WHAT THE TASK REQUIRES –
The expected response consists solely of the lines from the line with "rs1_add = instruction[19:15];" through the last line of the material below, copied exactly.
○ ○ ○ ○ ○
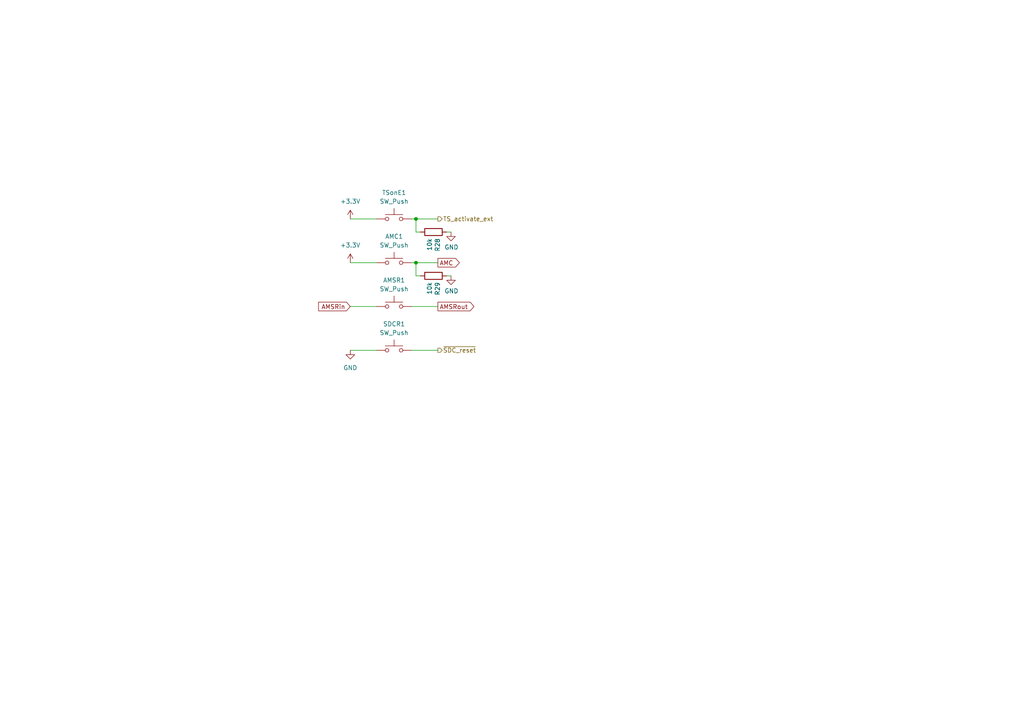
<source format=kicad_sch>
(kicad_sch (version 20211123) (generator eeschema)

  (uuid 6570bbb7-5d66-4b40-9f1c-2b51d705e371)

  (paper "A4")

  

  (junction (at 120.65 76.2) (diameter 0) (color 0 0 0 0)
    (uuid b17f47bb-f157-4245-9e8c-03d266e10dd9)
  )
  (junction (at 120.65 63.5) (diameter 0) (color 0 0 0 0)
    (uuid b490e358-2913-48c3-b570-25334e230d9c)
  )

  (wire (pts (xy 109.22 63.5) (xy 101.6 63.5))
    (stroke (width 0) (type default) (color 0 0 0 0))
    (uuid 0ad78b11-c009-4180-989b-926e3ccc7baa)
  )
  (wire (pts (xy 130.81 80.01) (xy 129.54 80.01))
    (stroke (width 0) (type default) (color 0 0 0 0))
    (uuid 118fddb7-5809-47b1-add6-f7d7219abd43)
  )
  (wire (pts (xy 120.65 63.5) (xy 120.65 67.31))
    (stroke (width 0) (type default) (color 0 0 0 0))
    (uuid 13753aaa-31c2-4992-b746-9bfb379dbba7)
  )
  (wire (pts (xy 119.38 76.2) (xy 120.65 76.2))
    (stroke (width 0) (type default) (color 0 0 0 0))
    (uuid 17f80ce0-f12c-475a-bacc-f6dd2f5e1540)
  )
  (wire (pts (xy 120.65 76.2) (xy 127 76.2))
    (stroke (width 0) (type default) (color 0 0 0 0))
    (uuid 20977a76-793e-4a58-9a05-4878e7d3f2ab)
  )
  (wire (pts (xy 119.38 88.9) (xy 127 88.9))
    (stroke (width 0) (type default) (color 0 0 0 0))
    (uuid 36e96c7b-6230-4bca-a7f3-d85ea8017edd)
  )
  (wire (pts (xy 130.81 67.31) (xy 129.54 67.31))
    (stroke (width 0) (type default) (color 0 0 0 0))
    (uuid 3f4c607e-bce7-4a17-8128-15f7e33d9057)
  )
  (wire (pts (xy 120.65 76.2) (xy 120.65 80.01))
    (stroke (width 0) (type default) (color 0 0 0 0))
    (uuid 5144b2f2-abf6-481f-b133-27f102ad64cb)
  )
  (wire (pts (xy 127 101.6) (xy 119.38 101.6))
    (stroke (width 0) (type default) (color 0 0 0 0))
    (uuid 54931814-bdd0-4127-a8f3-2b88e8fbe276)
  )
  (wire (pts (xy 109.22 101.6) (xy 101.6 101.6))
    (stroke (width 0) (type default) (color 0 0 0 0))
    (uuid 6bc9c008-390f-4a6b-ae0f-7523c23d8bcc)
  )
  (wire (pts (xy 120.65 63.5) (xy 119.38 63.5))
    (stroke (width 0) (type default) (color 0 0 0 0))
    (uuid 849c8050-40d6-438f-b1af-2a224d8f65bc)
  )
  (wire (pts (xy 101.6 88.9) (xy 109.22 88.9))
    (stroke (width 0) (type default) (color 0 0 0 0))
    (uuid a95f3605-04d8-4851-ae92-6e65a403aa1f)
  )
  (wire (pts (xy 127 63.5) (xy 120.65 63.5))
    (stroke (width 0) (type default) (color 0 0 0 0))
    (uuid dac7fcaa-cc80-4b43-b42d-3314fd75eaa8)
  )
  (wire (pts (xy 120.65 67.31) (xy 121.92 67.31))
    (stroke (width 0) (type default) (color 0 0 0 0))
    (uuid df1cd22e-8f75-480c-bb55-d95cb8aa9912)
  )
  (wire (pts (xy 101.6 76.2) (xy 109.22 76.2))
    (stroke (width 0) (type default) (color 0 0 0 0))
    (uuid e3aed512-77ca-4e8a-8e39-6537bf173f36)
  )
  (wire (pts (xy 120.65 80.01) (xy 121.92 80.01))
    (stroke (width 0) (type default) (color 0 0 0 0))
    (uuid e6992b77-4b7c-4626-8761-c3024ac6ce8e)
  )

  (global_label "AMSRin" (shape input) (at 101.6 88.9 180) (fields_autoplaced)
    (effects (font (size 1.27 1.27)) (justify right))
    (uuid 343fbb88-f0a0-4461-a71b-a418197a7d0d)
    (property "Intersheet References" "${INTERSHEET_REFS}" (id 0) (at 92.5025 88.8206 0)
      (effects (font (size 1.27 1.27)) (justify right) hide)
    )
  )
  (global_label "AMSRout" (shape output) (at 127 88.9 0) (fields_autoplaced)
    (effects (font (size 1.27 1.27)) (justify left))
    (uuid 6a9dd06f-a165-416e-9b8f-e72f7721949d)
    (property "Intersheet References" "${INTERSHEET_REFS}" (id 0) (at 137.3675 88.8206 0)
      (effects (font (size 1.27 1.27)) (justify left) hide)
    )
  )
  (global_label "AMC" (shape output) (at 127 76.2 0) (fields_autoplaced)
    (effects (font (size 1.27 1.27)) (justify left))
    (uuid b799dd90-39e4-43fd-846e-c2e1e8227082)
    (property "Intersheet References" "${INTERSHEET_REFS}" (id 0) (at 133.1342 76.1206 0)
      (effects (font (size 1.27 1.27)) (justify left) hide)
    )
  )

  (hierarchical_label "TS_activate_ext" (shape output) (at 127 63.5 0)
    (effects (font (size 1.27 1.27)) (justify left))
    (uuid deda4757-0e9c-4850-b478-8bfba8f9f51a)
  )
  (hierarchical_label "~{SDC_reset}" (shape output) (at 127 101.6 0)
    (effects (font (size 1.27 1.27)) (justify left))
    (uuid e5ae9a4c-66f6-4915-b042-ef89d17dd43a)
  )

  (symbol (lib_id "Switch:SW_Push") (at 114.3 88.9 0) (mirror y) (unit 1)
    (in_bom yes) (on_board yes) (fields_autoplaced)
    (uuid 35e65de9-8842-4297-a556-3a4d17f579e0)
    (property "Reference" "AMSR1" (id 0) (at 114.3 81.28 0))
    (property "Value" "SW_Push" (id 1) (at 114.3 83.82 0))
    (property "Footprint" "Custom:APEM-ISx3SAD" (id 2) (at 114.3 83.82 0)
      (effects (font (size 1.27 1.27)) hide)
    )
    (property "Datasheet" "~" (id 3) (at 114.3 83.82 0)
      (effects (font (size 1.27 1.27)) hide)
    )
    (pin "1" (uuid e894190e-afc5-4b50-ac21-dcbbc4bafe8b))
    (pin "2" (uuid 036a3247-c732-4d48-89b6-1e1c06ecf4f8))
  )

  (symbol (lib_id "Switch:SW_Push") (at 114.3 76.2 0) (mirror y) (unit 1)
    (in_bom yes) (on_board yes) (fields_autoplaced)
    (uuid 3dd3720f-6b63-46eb-a7d2-e91d25955005)
    (property "Reference" "AMC1" (id 0) (at 114.3 68.58 0))
    (property "Value" "SW_Push" (id 1) (at 114.3 71.12 0))
    (property "Footprint" "Custom:APEM-ISx3SAD" (id 2) (at 114.3 71.12 0)
      (effects (font (size 1.27 1.27)) hide)
    )
    (property "Datasheet" "~" (id 3) (at 114.3 71.12 0)
      (effects (font (size 1.27 1.27)) hide)
    )
    (pin "1" (uuid 6da738c2-599a-486e-8e3d-9519cbf4936d))
    (pin "2" (uuid f2a3c77f-0fd3-4b9a-b094-34fae508944c))
  )

  (symbol (lib_id "Device:R") (at 125.73 67.31 270) (unit 1)
    (in_bom yes) (on_board yes)
    (uuid 5ba5d57b-56c8-4f8f-ada9-883279a43abe)
    (property "Reference" "R28" (id 0) (at 126.8984 69.088 0)
      (effects (font (size 1.27 1.27)) (justify left))
    )
    (property "Value" "10k" (id 1) (at 124.587 69.088 0)
      (effects (font (size 1.27 1.27)) (justify left))
    )
    (property "Footprint" "Resistor_SMD:R_0603_1608Metric_Pad0.98x0.95mm_HandSolder" (id 2) (at 125.73 65.532 90)
      (effects (font (size 1.27 1.27)) hide)
    )
    (property "Datasheet" "~" (id 3) (at 125.73 67.31 0)
      (effects (font (size 1.27 1.27)) hide)
    )
    (pin "1" (uuid e09d5a41-a97a-449d-b02d-26c060006515))
    (pin "2" (uuid 5eab8460-2aed-4942-9dfa-14e99bf23dd0))
  )

  (symbol (lib_id "Switch:SW_Push") (at 114.3 101.6 0) (mirror y) (unit 1)
    (in_bom yes) (on_board yes) (fields_autoplaced)
    (uuid 6bbb1bc7-46c8-4217-905a-48df3a697a6f)
    (property "Reference" "SDCR1" (id 0) (at 114.3 93.98 0))
    (property "Value" "SW_Push" (id 1) (at 114.3 96.52 0))
    (property "Footprint" "Custom:APEM-ISx3SAD" (id 2) (at 114.3 96.52 0)
      (effects (font (size 1.27 1.27)) hide)
    )
    (property "Datasheet" "~" (id 3) (at 114.3 96.52 0)
      (effects (font (size 1.27 1.27)) hide)
    )
    (pin "1" (uuid cb5a8431-53bd-4555-8cb5-6b7b3ee4626b))
    (pin "2" (uuid bb4e23e9-ef71-4412-95d2-8e5ea74879d4))
  )

  (symbol (lib_id "power:GND") (at 130.81 80.01 0) (unit 1)
    (in_bom yes) (on_board yes)
    (uuid 7de36103-3d8b-43c6-b25b-7aa68cd45394)
    (property "Reference" "#PWR017" (id 0) (at 130.81 86.36 0)
      (effects (font (size 1.27 1.27)) hide)
    )
    (property "Value" "GND" (id 1) (at 130.937 84.4042 0))
    (property "Footprint" "" (id 2) (at 130.81 80.01 0)
      (effects (font (size 1.27 1.27)) hide)
    )
    (property "Datasheet" "" (id 3) (at 130.81 80.01 0)
      (effects (font (size 1.27 1.27)) hide)
    )
    (pin "1" (uuid 5e8d3761-2fdc-4b8c-a1a4-fdab98d164c8))
  )

  (symbol (lib_id "Switch:SW_Push") (at 114.3 63.5 0) (mirror y) (unit 1)
    (in_bom yes) (on_board yes) (fields_autoplaced)
    (uuid 8000bcd2-7af7-4b9f-948e-b12fee8b8f00)
    (property "Reference" "TSonE1" (id 0) (at 114.3 55.88 0))
    (property "Value" "SW_Push" (id 1) (at 114.3 58.42 0))
    (property "Footprint" "Custom:APEM-ISx3SAD" (id 2) (at 114.3 58.42 0)
      (effects (font (size 1.27 1.27)) hide)
    )
    (property "Datasheet" "~" (id 3) (at 114.3 58.42 0)
      (effects (font (size 1.27 1.27)) hide)
    )
    (pin "1" (uuid e960d735-cec9-45f1-a983-45151eb40fdc))
    (pin "2" (uuid c1a493d2-c52f-45f3-8053-531ed32f2558))
  )

  (symbol (lib_id "power:+3.3V") (at 101.6 76.2 0) (unit 1)
    (in_bom yes) (on_board yes) (fields_autoplaced)
    (uuid 8333526c-3c39-4e03-9e8f-0fcf7901e0de)
    (property "Reference" "#PWR0108" (id 0) (at 101.6 80.01 0)
      (effects (font (size 1.27 1.27)) hide)
    )
    (property "Value" "+3.3V" (id 1) (at 101.6 71.12 0))
    (property "Footprint" "" (id 2) (at 101.6 76.2 0)
      (effects (font (size 1.27 1.27)) hide)
    )
    (property "Datasheet" "" (id 3) (at 101.6 76.2 0)
      (effects (font (size 1.27 1.27)) hide)
    )
    (pin "1" (uuid 5472faa3-ff5b-41b2-ac1d-a0baf43c4071))
  )

  (symbol (lib_id "power:+3.3V") (at 101.6 63.5 0) (unit 1)
    (in_bom yes) (on_board yes) (fields_autoplaced)
    (uuid 8a2d5fee-334b-4b0a-b896-ba618b2fcb2e)
    (property "Reference" "#PWR0109" (id 0) (at 101.6 67.31 0)
      (effects (font (size 1.27 1.27)) hide)
    )
    (property "Value" "+3.3V" (id 1) (at 101.6 58.42 0))
    (property "Footprint" "" (id 2) (at 101.6 63.5 0)
      (effects (font (size 1.27 1.27)) hide)
    )
    (property "Datasheet" "" (id 3) (at 101.6 63.5 0)
      (effects (font (size 1.27 1.27)) hide)
    )
    (pin "1" (uuid b6b30559-fa25-45fb-b88e-ae6063ad5c89))
  )

  (symbol (lib_id "power:GND") (at 130.81 67.31 0) (unit 1)
    (in_bom yes) (on_board yes)
    (uuid bc1e635d-c1da-4004-b380-026336ae683b)
    (property "Reference" "#PWR016" (id 0) (at 130.81 73.66 0)
      (effects (font (size 1.27 1.27)) hide)
    )
    (property "Value" "GND" (id 1) (at 130.937 71.7042 0))
    (property "Footprint" "" (id 2) (at 130.81 67.31 0)
      (effects (font (size 1.27 1.27)) hide)
    )
    (property "Datasheet" "" (id 3) (at 130.81 67.31 0)
      (effects (font (size 1.27 1.27)) hide)
    )
    (pin "1" (uuid 65f6c0d1-b7d3-4a81-8f68-1ef38dd72dec))
  )

  (symbol (lib_id "Device:R") (at 125.73 80.01 270) (unit 1)
    (in_bom yes) (on_board yes)
    (uuid d71f7058-1a63-443c-a2d4-234e95112d53)
    (property "Reference" "R29" (id 0) (at 126.8984 81.788 0)
      (effects (font (size 1.27 1.27)) (justify left))
    )
    (property "Value" "10k" (id 1) (at 124.587 81.788 0)
      (effects (font (size 1.27 1.27)) (justify left))
    )
    (property "Footprint" "Resistor_SMD:R_0603_1608Metric_Pad0.98x0.95mm_HandSolder" (id 2) (at 125.73 78.232 90)
      (effects (font (size 1.27 1.27)) hide)
    )
    (property "Datasheet" "~" (id 3) (at 125.73 80.01 0)
      (effects (font (size 1.27 1.27)) hide)
    )
    (pin "1" (uuid c1fc0b3c-d46f-4254-923e-29f22d122a6e))
    (pin "2" (uuid 1d4118fd-21f1-4d54-a205-16708954d19e))
  )

  (symbol (lib_id "power:GND") (at 101.6 101.6 0) (mirror y) (unit 1)
    (in_bom yes) (on_board yes) (fields_autoplaced)
    (uuid d9e1eadb-f1e9-4dac-a25f-5a0b53d72c11)
    (property "Reference" "#PWR015" (id 0) (at 101.6 107.95 0)
      (effects (font (size 1.27 1.27)) hide)
    )
    (property "Value" "GND" (id 1) (at 101.6 106.68 0))
    (property "Footprint" "" (id 2) (at 101.6 101.6 0)
      (effects (font (size 1.27 1.27)) hide)
    )
    (property "Datasheet" "" (id 3) (at 101.6 101.6 0)
      (effects (font (size 1.27 1.27)) hide)
    )
    (pin "1" (uuid 81601f31-2164-4995-a024-734739760053))
  )
)

</source>
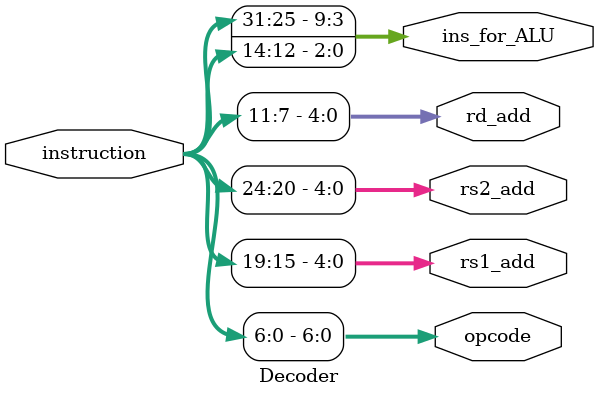
<source format=v>
`timescale 1ns / 1ps
module Decoder(
    input [31:0] instruction,
    output reg [6:0] opcode = 0, 
    output reg [4:0] rs1_add = 0, 
    output reg [4:0] rs2_add = 0, 
    output reg [4:0] rd_add = 0,
    output reg [9:0] ins_for_ALU = 0);

    always @ (*) begin
        opcode = instruction[6:0];
        rs1_add = instruction[19:15];
        rs2_add = instruction[24:20];
        rd_add = instruction[11:7];
        ins_for_ALU = {instruction[31:25], instruction[14:12]};
    end
endmodule

</source>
○ ○ ○ ○ ○
RESULT FOR THIS EXERCISE –
        rs1_add = instruction[19:15];
        rs2_add = instruction[24:20];
        rd_add = instruction[11:7];
        ins_for_ALU = {instruction[31:25], instruction[14:12]};
    end
endmodule

</source>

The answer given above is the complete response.